A knowledge-bank (KB) algorithm provides more accurate outcome prediction than the current ELN risk stratification.
The decision to perform HSCT in first CR in AML can be personalized by integrating ELN 2017 risk, NPM1 MRD, and KB simulation.
A multistage model instructed by a large dataset (knowledge bank [KB] algorithm) has recently been developed to improve outcome prediction and tailor therapeutic decision, including hematopoietic stem cell transplantation (HSCT) in AML. We assessed the performance of the KB in guiding HSCT decision in first complete remission (CR1) in 656 AML patients younger than 60 years from the ALFA-0702 trial (NCT00932412). KB predictions of Overall Survival (OS) were superior to those of European LeukemiaNet (ELN) 2017 risk stratification (C-index 68.9 versus 63.0).
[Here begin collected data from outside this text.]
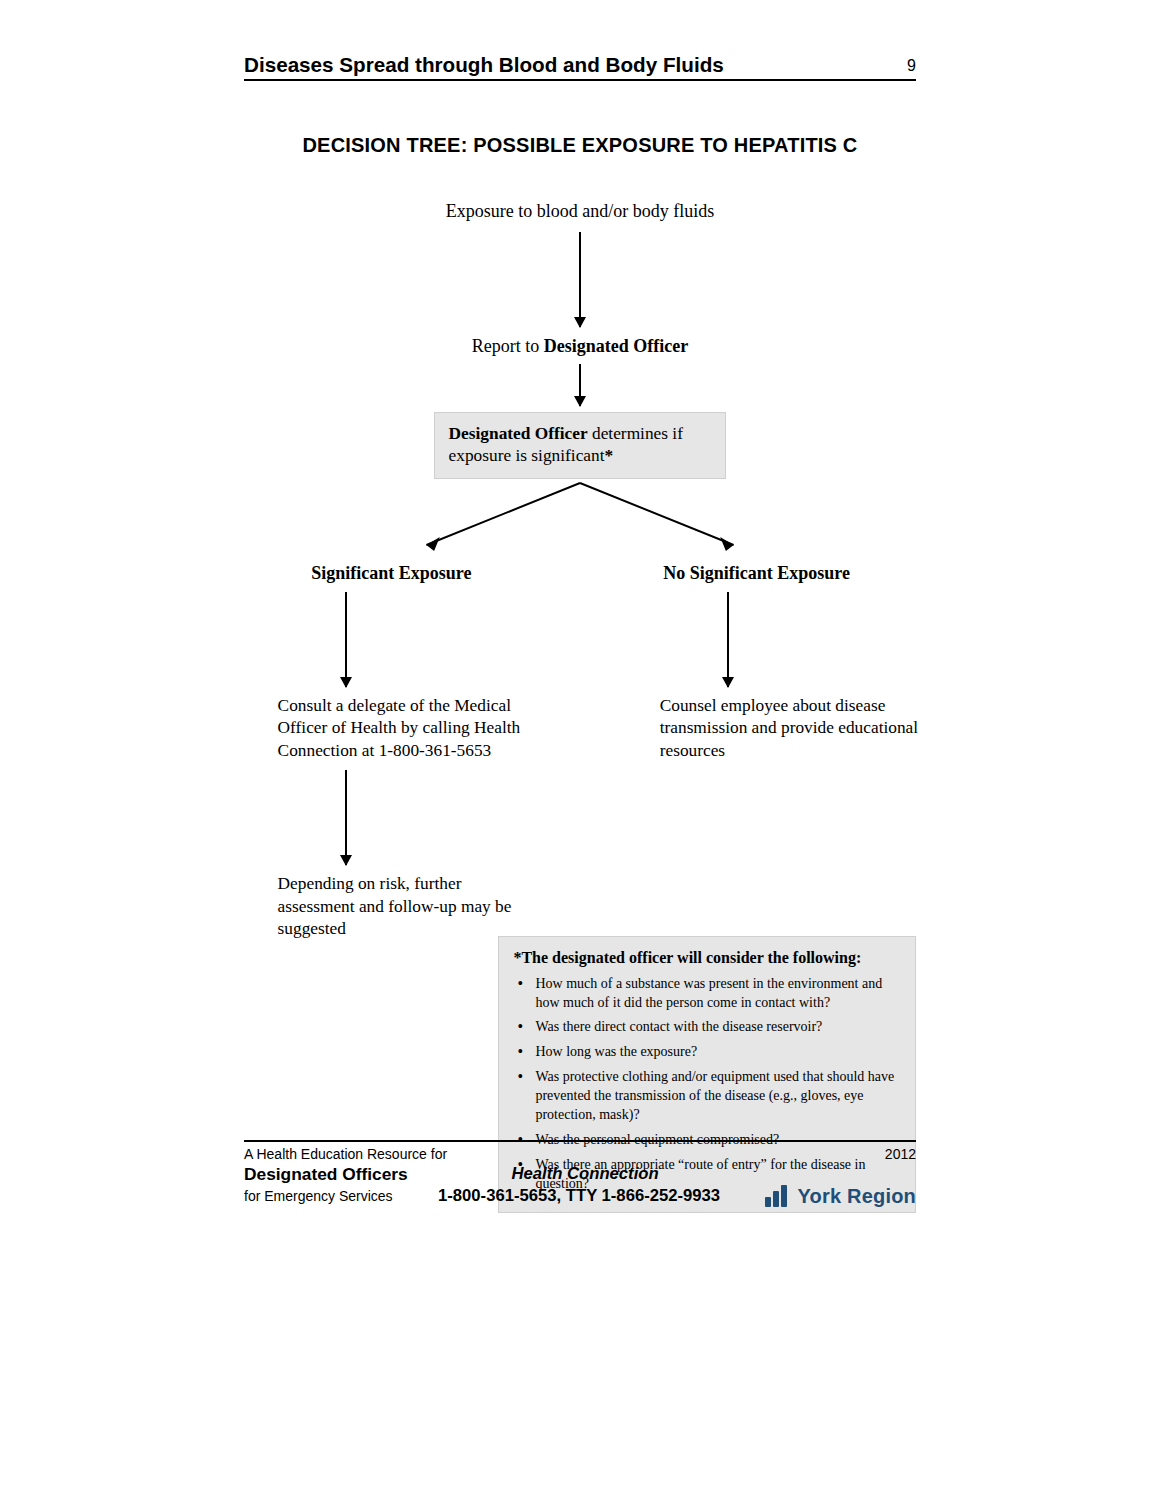Diseases Spread through Blood and Body Fluids
9
DECISION TREE: POSSIBLE EXPOSURE TO HEPATITIS C
Exposure to blood and/or body fluids
Report to Designated Officer
Designated Officer determines if exposure is significant*
Significant Exposure
Consult a delegate of the Medical Officer of Health by calling Health Connection at 1-800-361-5653
Depending on risk, further assessment and follow-up may be suggested
No Significant Exposure
Counsel employee about disease transmission and provide educational resources
*The designated officer will consider the following:
How much of a substance was present in the environment and how much of it did the person come in contact with?
Was there direct contact with the disease reservoir?
How long was the exposure?
Was protective clothing and/or equipment used that should have prevented the transmission of the disease (e.g., gloves, eye protection, mask)?
Was the personal equipment compromised?
Was there an appropriate “route of entry” for the disease in question?
A Health Education Resource for
2012
Designated Officers
Health Connection
for Emergency Services
1-800-361-5653, TTY 1-866-252-9933
York Region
Among patients reaching CR1, HSCT in CR1, as a time-dependent covariate was detrimental in those with favorable ELN 2017 risk and those with negative NPM1 MRD (interaction tests P=0.01 and P=0.02, respectively). Using KB simulations of survival at 5 years in a scenario without HSCT in CR1 (KB score), we identified in a similar time-dependent analysis a significant interaction between the KB score and HSCT, with HSCT in CR1 being detrimental only in patients with a good prognosis based on KB simulations (KB score ≥40, interaction test P=0.01). We could finally integrate ELN 2017, NPM1 MRD and KB scores to sort 545 CR1 patients into 278 (51.0%) HSCT candidates and 267 (49.0%) chemo-only candidates. In both time-dependent and 6-month landmark analyses, HSCT significantly improved OS in HSCT candidates while it significantly shortened OS in chemo-only candidates. Integrating KB predictions with ELN 2017 and MRD may thus represent a promising approach to optimize HSCT timing in younger AML patients.